Lui-même ne s’empêchait jamais de prendre les déchets à pleines mains, mais Luca n’avait ni peur de l’odeur, ni de se blesser ou de se salir. Il avait été construit pour ça, de toute façon. Mais il savait pertinemment que les autres habitants conseillaient souvent, aux femmes et aux enfants, de ne pas toucher ce genre de choses. Il l’avait vu dans un de ses films, en tout cas, ça c’était sûr et certain !
– Mon nom c’est Luca, se présenta-t-il, en approchant d’un ou deux pas, pas plus. Comment t’es entrée ? À cette heure-là, d’habitude, il n’y a que moi et les animaux qui se faufilent.

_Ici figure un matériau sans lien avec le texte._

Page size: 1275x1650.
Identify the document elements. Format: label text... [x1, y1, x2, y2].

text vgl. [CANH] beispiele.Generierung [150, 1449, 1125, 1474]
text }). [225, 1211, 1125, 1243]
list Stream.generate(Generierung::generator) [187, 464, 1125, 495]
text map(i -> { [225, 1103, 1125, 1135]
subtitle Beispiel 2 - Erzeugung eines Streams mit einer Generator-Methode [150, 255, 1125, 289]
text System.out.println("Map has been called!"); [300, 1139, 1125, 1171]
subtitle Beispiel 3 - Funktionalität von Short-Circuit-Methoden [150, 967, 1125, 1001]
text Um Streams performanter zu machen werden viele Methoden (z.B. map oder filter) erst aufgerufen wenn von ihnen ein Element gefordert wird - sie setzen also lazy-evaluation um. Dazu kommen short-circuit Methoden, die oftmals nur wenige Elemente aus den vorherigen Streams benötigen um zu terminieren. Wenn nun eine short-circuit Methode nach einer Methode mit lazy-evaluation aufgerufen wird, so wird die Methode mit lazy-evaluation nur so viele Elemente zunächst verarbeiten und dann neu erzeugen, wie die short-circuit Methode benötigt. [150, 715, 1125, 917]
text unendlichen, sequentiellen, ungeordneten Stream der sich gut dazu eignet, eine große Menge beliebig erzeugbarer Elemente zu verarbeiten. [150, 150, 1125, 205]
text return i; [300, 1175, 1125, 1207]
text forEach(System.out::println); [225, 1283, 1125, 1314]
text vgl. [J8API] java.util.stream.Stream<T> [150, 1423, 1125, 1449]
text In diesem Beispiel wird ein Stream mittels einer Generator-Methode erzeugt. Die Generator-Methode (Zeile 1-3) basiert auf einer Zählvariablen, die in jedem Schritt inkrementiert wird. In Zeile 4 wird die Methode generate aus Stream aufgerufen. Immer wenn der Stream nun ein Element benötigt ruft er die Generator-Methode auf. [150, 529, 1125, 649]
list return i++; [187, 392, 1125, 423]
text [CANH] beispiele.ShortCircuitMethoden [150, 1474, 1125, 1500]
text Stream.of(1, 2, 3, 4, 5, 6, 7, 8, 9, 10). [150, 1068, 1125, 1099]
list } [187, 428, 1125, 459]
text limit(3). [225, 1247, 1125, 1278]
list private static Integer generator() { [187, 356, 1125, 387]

Il releva un peu la tête, braqua ses lampes sur l’inconnue et plissa les yeux. Il eut beau la regarder, il n’avait pas l’impression qu’elle était un animal qui se faufile. À moins qu’elle ne soit le raton-laveur soudain devenu humain, comme lui n’était plus un robot ? Non, il était sûr que non.
– C’est mieux si tu viens en journée pour chercher des trucs. La nuit, on ne voit plus rien. (Il marqua une pause, l’esprit visiblement ailleurs, avant de lever un index victorieux.) Sauf moi ! J’ai retrouvé mes yeux qui brillent ! Je te les donne, si tu veux.
Et il enleva sa casquette customisée pour la tendre à la blonde. Au pire, il en referait une. En revanche, elle faisait mieux de ne pas demander où il avait trouvé la casquette. Luca n’était pas franchement le genre à acheter beaucoup de choses, dans sa vie.